START MATERIAL TO PROCESS

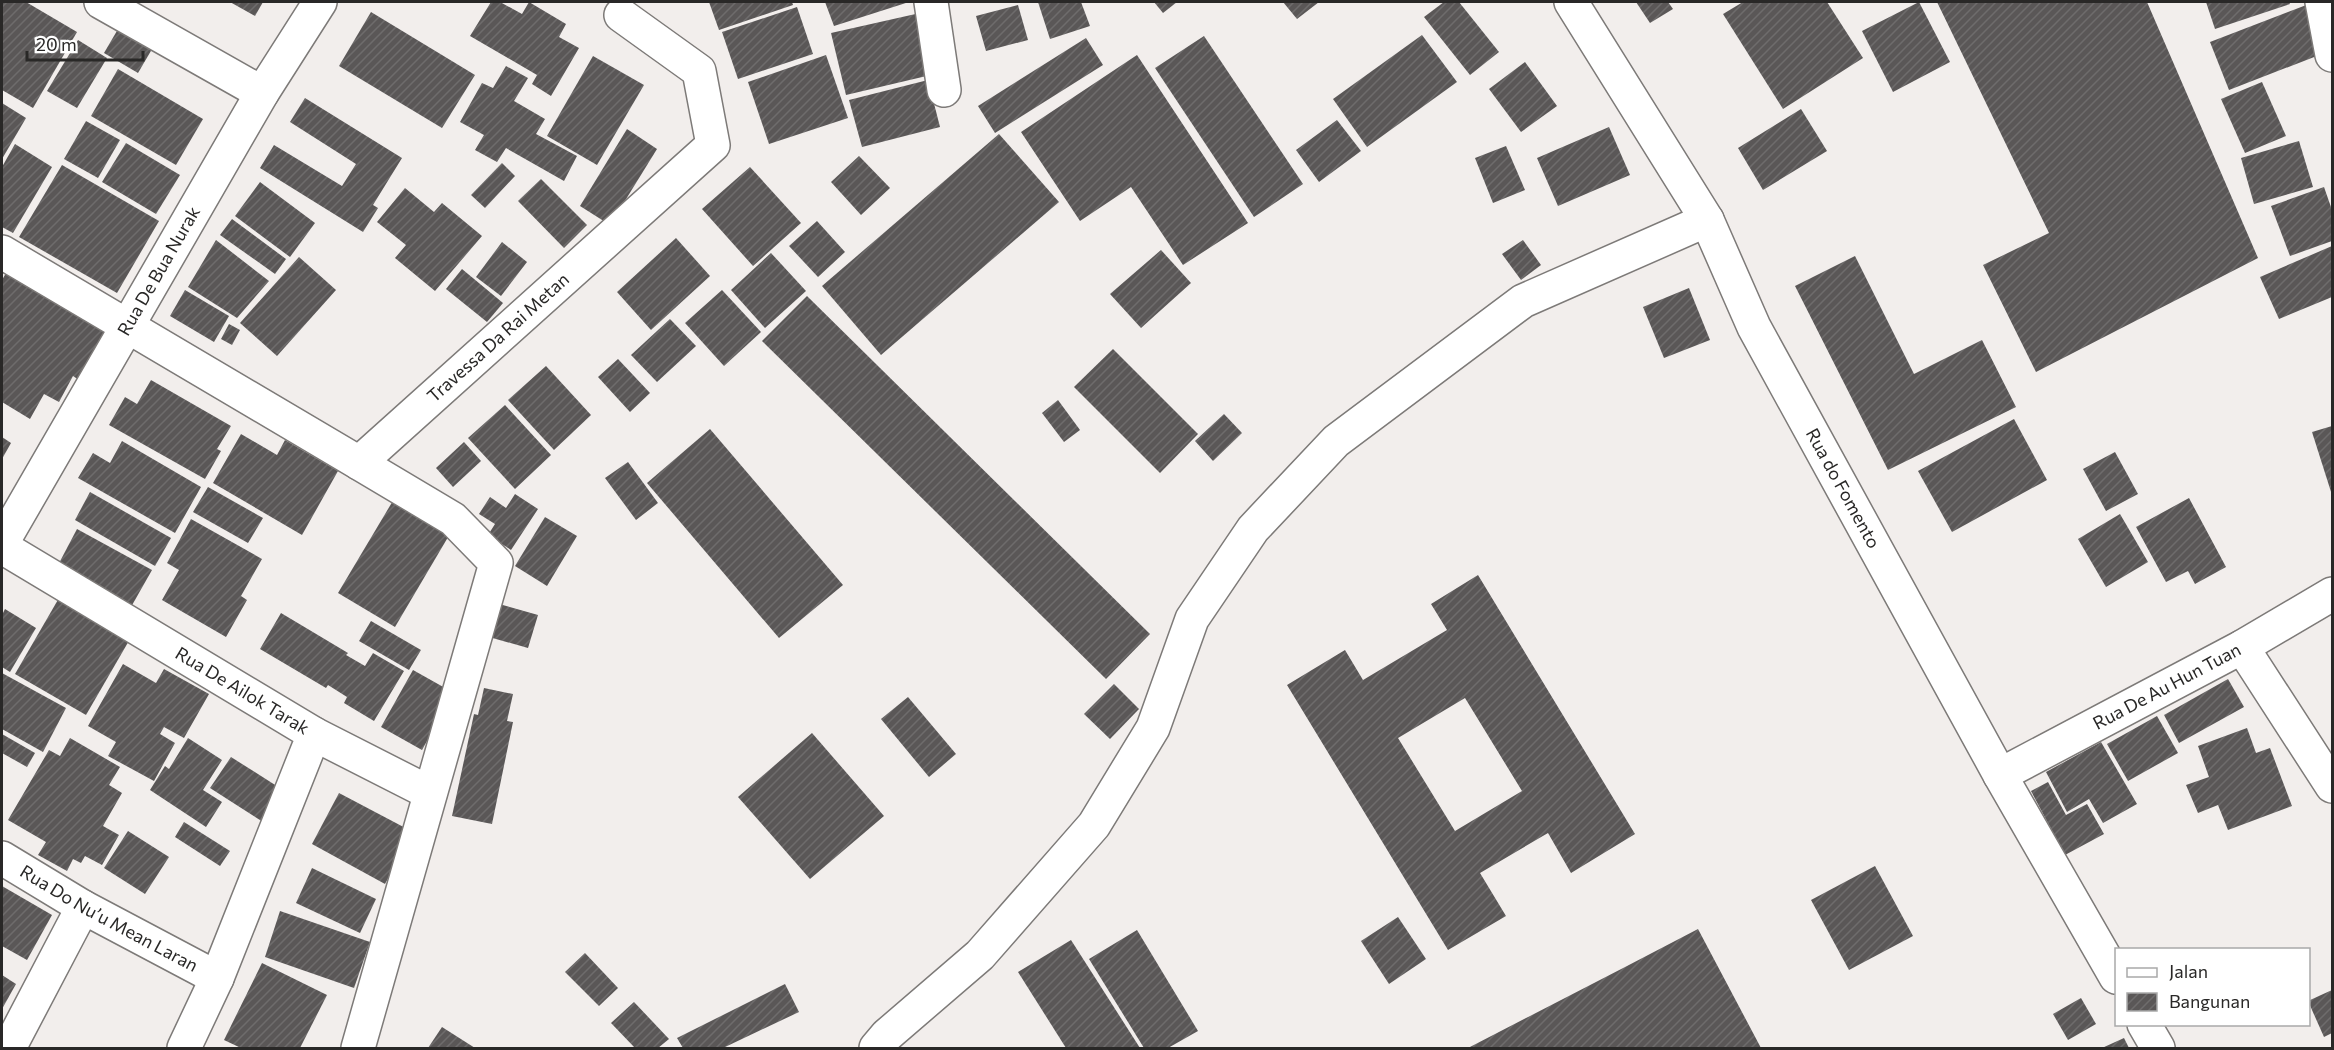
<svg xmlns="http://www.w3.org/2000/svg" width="2334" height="1050" font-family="Commissioner,sans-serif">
	<defs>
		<pattern id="building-hatch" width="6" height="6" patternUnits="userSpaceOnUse" patternTransform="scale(1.5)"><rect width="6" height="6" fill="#5a5757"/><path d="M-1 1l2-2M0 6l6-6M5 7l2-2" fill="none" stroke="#6e6c6c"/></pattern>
	</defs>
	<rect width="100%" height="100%" fill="#f2eeec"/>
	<g fill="url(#building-hatch)" fill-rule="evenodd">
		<polygon points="2,2 26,2 77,32 33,108 2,90"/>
		<polygon points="230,2 263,2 255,16"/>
		<polygon points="491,2 500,2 522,14 529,2 566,24 559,37 579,48 551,96 532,84 537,75 470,36"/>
		<polygon points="709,2 792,2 793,5 719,30"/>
		<polygon points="825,2 909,2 834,26"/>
		<polygon points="1038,2 1081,2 1090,26 1050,39"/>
		<polygon points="1154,2 1177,2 1163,13"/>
		<polygon points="1283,2 1319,2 1297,19"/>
		<polygon points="1444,2 1459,2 1499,52 1470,75 1424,17"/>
		<polygon points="1636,2 1668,2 1673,9 1650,23"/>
		<polygon points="1743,2 1827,2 1863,58 1783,109 1723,14"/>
		<polygon points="1919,2 1950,62 1893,92 1862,31"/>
		<polygon points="1937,2 2147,2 2258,258 2036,372 1983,265 2049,233"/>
		<polygon points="2206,2 2289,2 2290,4 2215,29"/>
		<polygon points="2309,4 2327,52 2229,90 2210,42"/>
		<polygon points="1018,5 1028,40 986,51 976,16"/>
		<polygon points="797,7 813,54 738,79 722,32"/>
		<polygon points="371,12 475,75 442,128 339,66"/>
		<polygon points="920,13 935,74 846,95 831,33"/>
		<polygon points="121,24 155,44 138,73 104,53"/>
		<polygon points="1422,35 1457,82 1367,147 1333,99"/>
		<polygon points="1204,36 1303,184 1254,217 1155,68"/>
		<polygon points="1086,38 1103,65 995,133 978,106"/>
		<polygon points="78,40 107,58 77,108 47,91"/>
		<polygon points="826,55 848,118 769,144 748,82"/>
		<polygon points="1137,55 1248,223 1183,265 1131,187 1080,221 1021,132"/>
		<polygon points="593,56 644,85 597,165 547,136"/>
		<polygon points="1525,62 1557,106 1521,132 1489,89"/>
		<polygon points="506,66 528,78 514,101 545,119 536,134 577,156 564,181 506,148 497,162 475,150 484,135 460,122 482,83 493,88"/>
		<polygon points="118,69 203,119 176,165 91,116"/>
		<polygon points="928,80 940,127 862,147 849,100"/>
		<polygon points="2262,82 2286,136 2245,153 2221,99"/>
		<polygon points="305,98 402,158 373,205 378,208 363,232 260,168 274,145 342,186 356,164 290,122"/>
		<polygon points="2,103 26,118 2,159"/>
		<polygon points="1801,109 1827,151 1763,190 1738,148"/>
		<polygon points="1337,120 1361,151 1319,182 1296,150"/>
		<polygon points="86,121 120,140 98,178 64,159"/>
		<polygon points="1609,127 1630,175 1558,206 1537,158"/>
		<polygon points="627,129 657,149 610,225 580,206"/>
		<polygon points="999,134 1059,202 881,355 822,286"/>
		<polygon points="2299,141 2313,187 2254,204 2241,158"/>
		<polygon points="126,143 180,175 156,214 102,182"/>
		<polygon points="15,144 52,167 13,233 2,227 2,167"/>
		<polygon points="1506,146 1525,190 1493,203 1475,158"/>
		<polygon points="859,156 890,188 861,215 831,182"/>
		<polygon points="502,163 515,176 485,208 471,195"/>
		<polygon points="62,165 159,221 117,293 19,237"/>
		<polygon points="750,167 801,223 753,266 702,209"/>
		<polygon points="541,179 587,225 564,248 518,201"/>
		<polygon points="260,182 315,223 290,257 235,216"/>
		<polygon points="2324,187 2332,210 2332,241 2290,256 2271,206"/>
		<polygon points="405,188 434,212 442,203 482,236 435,291 395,258 406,245 377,222"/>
		<polygon points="232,219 286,259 275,274 220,235"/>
		<polygon points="817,221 845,252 818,277 789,246"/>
		<polygon points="676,238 710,276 651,330 617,292"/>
		<polygon points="216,240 269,281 237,318 188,287"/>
		<polygon points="1523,240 1541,265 1521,280 1502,254"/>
		<polygon points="502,242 527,262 501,296 476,277"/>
		<polygon points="2332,246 2332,297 2279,319 2260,277"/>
		<polygon points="1161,250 1191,283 1141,328 1110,294"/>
		<polygon points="771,253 806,291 765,328 731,290"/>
		<polygon points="1855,256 1914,374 1982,340 2016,407 1888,470 1795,286"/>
		<polygon points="299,257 336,290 277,356 240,323"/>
		<polygon points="462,269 503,303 487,322 446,289"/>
		<polygon points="6,273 107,331 79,380 73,376 59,402 44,394 30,419 2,402 2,280"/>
		<polygon points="1689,288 1710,340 1664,358 1643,307"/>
		<polygon points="185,290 229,316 214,342 170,316"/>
		<polygon points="722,290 761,332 724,366 685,323"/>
		<polygon points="807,296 1150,634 1106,679 762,341"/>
		<polygon points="670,319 696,346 657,382 631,355"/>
		<polygon points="229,324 240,330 232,345 221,339"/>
		<polygon points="1113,349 1198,434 1160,473 1074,387"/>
		<polygon points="618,359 650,393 630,412 598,377"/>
		<polygon points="546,366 591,415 554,450 508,400"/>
		<polygon points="151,380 231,426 217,449 221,451 205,479 109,425 125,397 137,404"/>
		<polygon points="1058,400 1080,430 1064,442 1042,413"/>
		<polygon points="505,405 551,455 515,489 468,438"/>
		<polygon points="1224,414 1242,433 1213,461 1195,441"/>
		<polygon points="2014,419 2047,480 1952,532 1918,471"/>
		<polygon points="2332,426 2332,495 2312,432"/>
		<polygon points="710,429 843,585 779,638 647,483"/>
		<polygon points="241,434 277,455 285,440 338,471 302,535 213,483"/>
		<polygon points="2,437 11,443 2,459"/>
		<polygon points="122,441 201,487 175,533 78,478 93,453 110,463"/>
		<polygon points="464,442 481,461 453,487 436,468"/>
		<polygon points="2115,452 2138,494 2106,511 2083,469"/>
		<polygon points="628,462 658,503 636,520 605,478"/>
		<polygon points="208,487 263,518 248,543 193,512"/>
		<polygon points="90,492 171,538 155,566 75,520"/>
		<polygon points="397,494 454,527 395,627 338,593"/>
		<polygon points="515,494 538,509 511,550 488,535 495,524 479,514 490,497 506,508"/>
		<polygon points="2189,498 2226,567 2195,584 2188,571 2166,582 2136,527"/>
		<polygon points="2120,514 2148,562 2106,587 2078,539"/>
		<polygon points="545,517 577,536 547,586 515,566"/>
		<polygon points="191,519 262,559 241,596 247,600 226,637 162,600 179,570 167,563"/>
		<polygon points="77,529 152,570 131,607 57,567"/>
		<path d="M1478,575L1635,834L1571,873L1548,833L1480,873L1506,916L1448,950L1287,685L1345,650L1363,680L1447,630L1431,604ZM1465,698L1522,791L1455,831L1398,738Z"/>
		<polygon points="59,598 130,639 86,715 15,674"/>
		<polygon points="499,604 538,615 528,648 489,637"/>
		<polygon points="5,609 36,628 10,672 2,667 2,615"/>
		<polygon points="281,613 348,653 346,655 365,666 373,653 404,671 374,721 344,703 347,697 328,685 326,688 260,649"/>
		<polygon points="371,621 421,650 409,670 359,641"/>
		<polygon points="123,664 156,683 164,669 209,694 184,738 164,727 160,734 175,743 154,781 108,756 116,742 88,726"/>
		<polygon points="413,670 454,693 422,750 381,727"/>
		<polygon points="2,673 66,708 43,752 2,729"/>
		<polygon points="2228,679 2244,707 2179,743 2164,715"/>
		<polygon points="1114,684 1139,709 1110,739 1084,714"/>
		<polygon points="484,688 513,694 507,721 513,722 492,824 452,816 474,714 478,715"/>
		<polygon points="908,697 956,754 929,777 881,719"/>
		<polygon points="2157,716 2178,753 2128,781 2107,744"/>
		<polygon points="2247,728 2256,753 2270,748 2292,806 2228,830 2218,805 2198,813 2186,785 2209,777 2198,746"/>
		<polygon points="812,733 884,816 810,879 738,797"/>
		<polygon points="2,734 35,753 27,767 2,753"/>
		<polygon points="70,738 120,767 109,785 122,793 103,826 119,835 102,865 85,856 81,863 73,859 67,871 38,855 46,842 8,820 49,750 60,756"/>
		<polygon points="188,738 222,760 203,790 222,802 206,827 150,790 165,766 169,769"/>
		<polygon points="2101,742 2137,804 2103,823 2089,799 2067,812 2046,772"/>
		<polygon points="231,757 283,790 263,822 210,788"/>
		<polygon points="2048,782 2066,815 2087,804 2104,834 2065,855 2031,791"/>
		<polygon points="339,793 413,832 385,884 312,844"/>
		<polygon points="184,822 230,851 220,866 175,837"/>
		<polygon points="128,831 169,857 145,894 104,868"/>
		<polygon points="1875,866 1913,936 1849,970 1811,900"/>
		<polygon points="312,868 376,899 360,933 296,903"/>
		<polygon points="2,886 52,915 27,960 2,946"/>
		<polygon points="280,911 370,942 354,988 265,957"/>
		<polygon points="1398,917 1426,959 1389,984 1361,941"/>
		<polygon points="1698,929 1761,1048 1468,1048 1627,966"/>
		<polygon points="1137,930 1198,1031 1168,1048 1144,1048 1089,959"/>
		<polygon points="1071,940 1140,1048 1066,1048 1018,972"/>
		<polygon points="585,953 618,988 599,1006 565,972"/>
		<polygon points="262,963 327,995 300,1048 241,1048 224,1040"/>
		<polygon points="2,975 16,984 2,1009"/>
		<polygon points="785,984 799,1012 723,1048 683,1048 677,1038"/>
		<polygon points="2332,990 2332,1033 2324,1037 2308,1001"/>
		<polygon points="2081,998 2096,1024 2068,1040 2053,1014"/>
		<polygon points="634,1002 669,1039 658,1048 635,1048 611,1023"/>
		<polygon points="442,1027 475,1048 428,1048"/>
		<polygon points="2124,1038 2129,1048 2102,1048"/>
	</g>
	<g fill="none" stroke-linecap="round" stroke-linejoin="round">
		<g stroke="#7d7a78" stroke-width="36">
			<g id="minor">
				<polyline points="101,2 262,93"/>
				<polyline points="931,2 944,90"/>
				<path id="s1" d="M1571,2L1707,220L1754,327L2000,775L2116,977"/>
				<polyline points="2322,2 2332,55"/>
				<path id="s2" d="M2,252L359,463L713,145L699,71L621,15"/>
				<path id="s3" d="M2,543L262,93L320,2"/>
				<path id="s4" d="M2,547L314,734L217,978L184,1048"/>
				<polyline points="2242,647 2332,786"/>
				<polyline points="314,734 430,793"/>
				<path id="s5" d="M2000,775L2242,647L2332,594"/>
				<path id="s6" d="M2,858L83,907L217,978"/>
				<polyline points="2144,1024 2158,1048"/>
				<polyline points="9,1048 83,907"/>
				<polyline points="358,1048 496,563 453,519 359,463"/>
				<polyline points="876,1048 887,1035 980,955 1094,825 1153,728 1192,619 1253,529 1336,441 1523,301 1707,220"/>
			</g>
		</g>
		<use href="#minor" stroke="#fff" stroke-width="33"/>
	</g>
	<g text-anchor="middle" stroke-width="6" stroke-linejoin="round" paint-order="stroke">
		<g font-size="18" fill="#292827" stroke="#fff">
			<text dy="6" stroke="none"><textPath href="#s3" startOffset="314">Rua De Bua Nurak</textPath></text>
			<text dy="6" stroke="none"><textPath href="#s2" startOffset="602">Travessa Da Rai Metan</textPath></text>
			<text dy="6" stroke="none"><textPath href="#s1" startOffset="558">Rua do Fomento</textPath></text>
			<text dy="6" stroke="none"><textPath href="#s5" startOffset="189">Rua De Au Hun Tuan</textPath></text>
			<text dy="6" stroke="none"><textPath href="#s4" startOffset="280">Rua De Ailok Tarak</textPath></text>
			<text dy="6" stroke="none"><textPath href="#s6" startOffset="123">Rua Do Nu’u Mean Laran</textPath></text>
		</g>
	</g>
	<rect width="2334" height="1050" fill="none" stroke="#292827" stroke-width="6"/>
	<rect x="2115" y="948" width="195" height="78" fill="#ffffff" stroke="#a9a9a9" stroke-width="1.5"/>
	<rect x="2127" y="968" width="30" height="9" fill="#ffffff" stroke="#a9a9a9" stroke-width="1.5"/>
	<text x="2169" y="978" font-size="18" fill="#292827">Jalan</text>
	<rect x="2127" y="993" width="30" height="18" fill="url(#building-hatch)" stroke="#a9a9a9" stroke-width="1.5"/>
	<text x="2169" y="1008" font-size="18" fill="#292827">Bangunan</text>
	<path d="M27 51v9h116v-9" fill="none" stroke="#292827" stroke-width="3"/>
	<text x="36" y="51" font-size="18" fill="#292827" stroke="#ffffff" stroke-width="4.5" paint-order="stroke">20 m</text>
</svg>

END MATERIAL TO PROCESS

### YOUR INSTRUCTIONS
Which lines in the entries above contain "round"? Pull each of them out.

### PROBLEM SOLUTION
	<g fill="none" stroke-linecap="round" stroke-linejoin="round">
	<g text-anchor="middle" stroke-width="6" stroke-linejoin="round" paint-order="stroke">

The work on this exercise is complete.